Her last major meet before the Paralympics, the 2012 British International Disability Swimming Championships, saw Applegate win three medals. She took silver in the S14 50m and 100m freestyle races, and then on the last day of the tournament, in a very tight race against Ireland's Bethany Firth, she took gold with a time of 2:15.23. Her results over the prior tournaments saw Applegate qualify for the 2012 Summer Paralympics in both the S14 200m freestyle and 100m backstroke.

In the Paralympics, Applegate's first event was the 100m backstroke on 31 August.
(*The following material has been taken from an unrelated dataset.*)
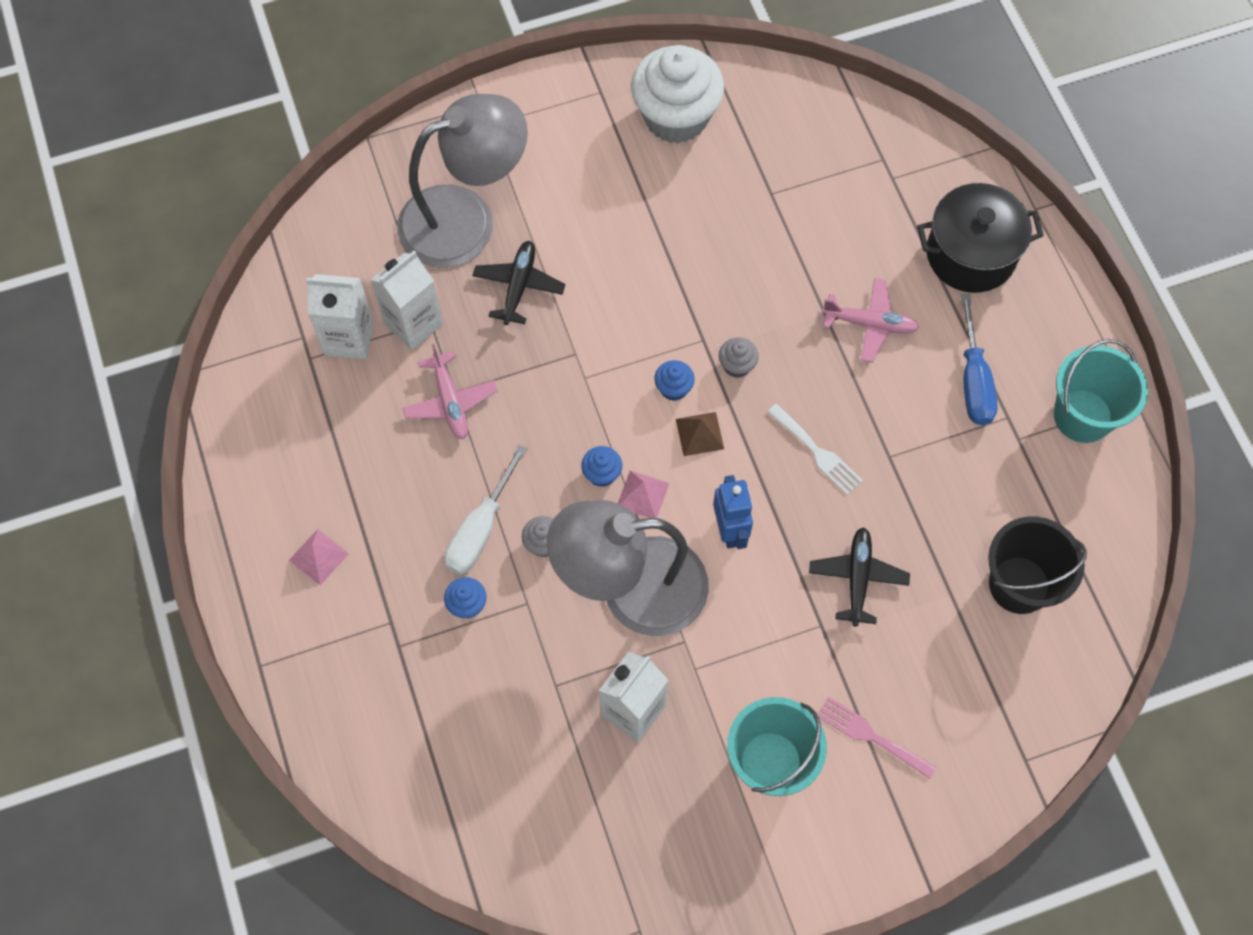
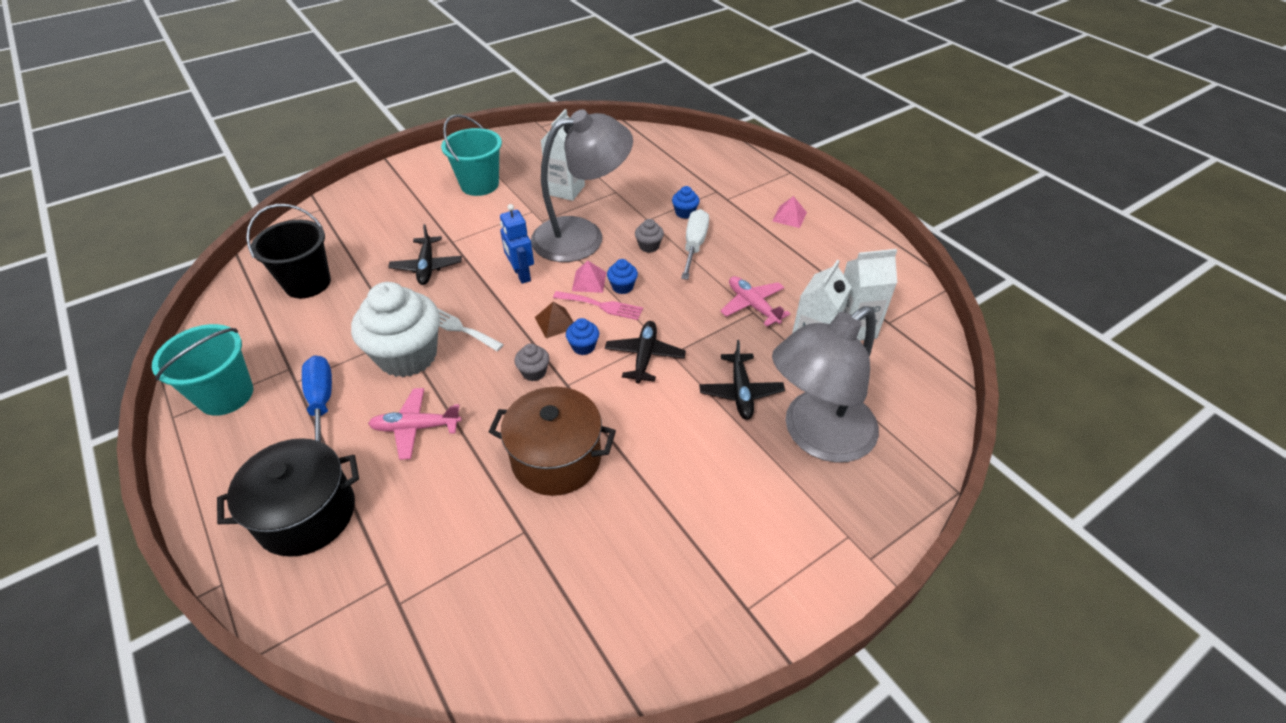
camera: 165 degrees right, 20 degrees down
white cupcake [631,45,724,143] -> white cupcake moved to [351,282,440,377]
pink fork [818,697,937,779] -> pink fork moved to [553,291,643,320]
none -> brown pot [488,387,616,496]
none -> black plane [605,321,686,384]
She qualified in third place in the heats and then swam a personal best of 1:09.58 in the final to finish just outside the medals in fourth place. In her favoured 200m freestyle, Applegate qualified for the final in first place with a time of 2:14.31. She then improved on this again in the final, coming from behind in the final length to win the gold medal and set a time of 2:12.63, a Paralympic record.

In 2013 Applegate again represented Great Britain when she travelled to Montreal to compete in the IPC World Championships. There she won three medals including a gold in the 200m freestyle. She also took silver in the 200m medley and
bronze in the 100m freestyle.

Applegate represented Great Britain in the 2016 Paralympics in Rio where she won a silver in the women's 200m freestyle S14 and women's 200m individual medley SM14 and a bronze in the women's 100m backstroke S14.

She was selected for her third Paralympics when she was selected for the postponed 2020 Tokyo Paralympics in July 2021. In Tokyo, she won gold in the mixed 4 × 100 m freestyle relay S14 and bronze in the women's 200m freestyle S14 and 100m backstroke S14.